◆ TASK PROMPT ◆
One number is the whole answer: how many lines of the records include "Maritimes".

= Beginning of Section =

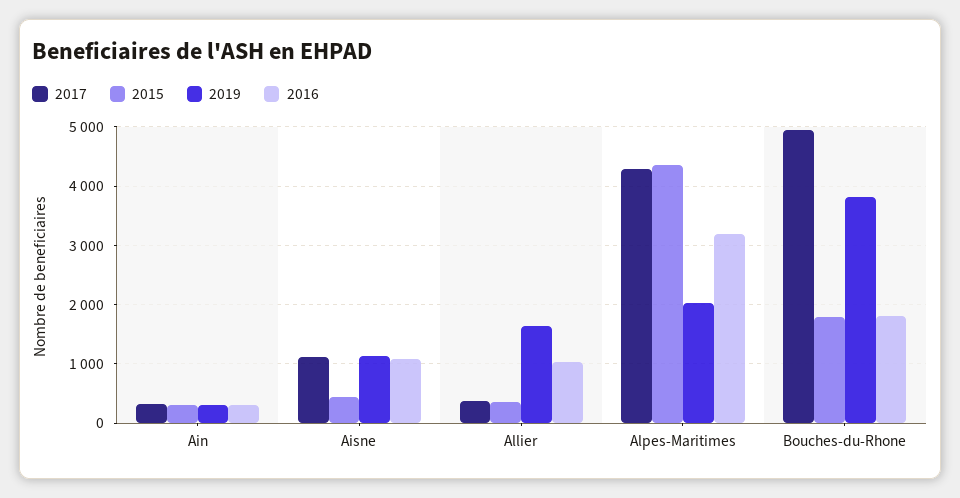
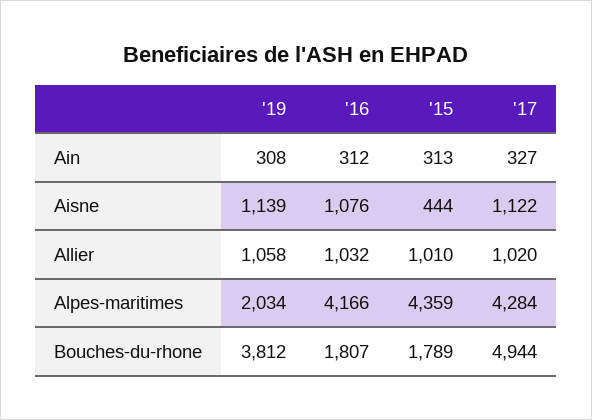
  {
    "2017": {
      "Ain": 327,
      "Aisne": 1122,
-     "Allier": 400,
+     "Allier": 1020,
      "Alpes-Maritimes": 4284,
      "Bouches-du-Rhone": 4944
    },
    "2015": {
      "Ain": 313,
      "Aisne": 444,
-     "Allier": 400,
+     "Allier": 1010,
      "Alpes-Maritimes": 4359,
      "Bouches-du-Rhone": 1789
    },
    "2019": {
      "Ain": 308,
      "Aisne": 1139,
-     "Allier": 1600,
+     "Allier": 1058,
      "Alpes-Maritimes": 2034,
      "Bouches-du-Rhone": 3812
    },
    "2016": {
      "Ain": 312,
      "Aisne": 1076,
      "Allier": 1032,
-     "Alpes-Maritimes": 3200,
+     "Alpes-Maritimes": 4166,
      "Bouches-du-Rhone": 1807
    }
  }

= End of Section =
= Beginning of Section =

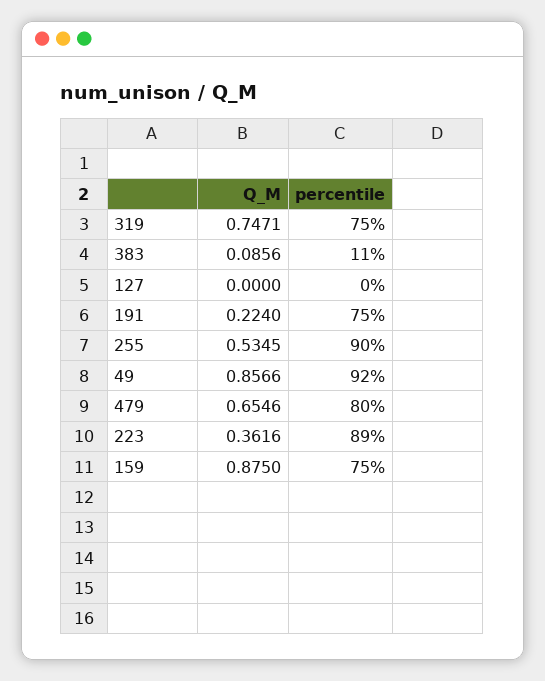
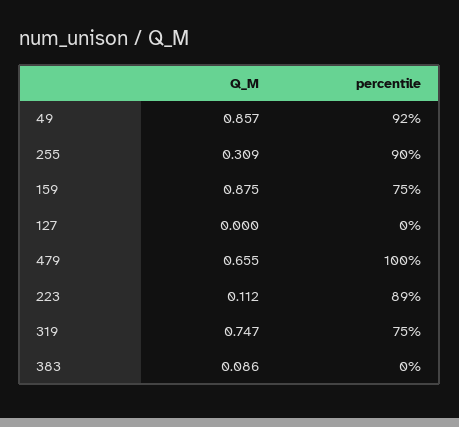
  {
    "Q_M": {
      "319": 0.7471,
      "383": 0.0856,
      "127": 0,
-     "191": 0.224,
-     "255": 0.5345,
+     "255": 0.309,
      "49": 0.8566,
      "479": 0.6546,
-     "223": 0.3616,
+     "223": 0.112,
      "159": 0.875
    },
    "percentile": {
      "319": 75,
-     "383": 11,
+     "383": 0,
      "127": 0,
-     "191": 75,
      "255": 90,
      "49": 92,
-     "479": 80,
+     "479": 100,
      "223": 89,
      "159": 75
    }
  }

= End of Section =

◆ RESULT ◆
5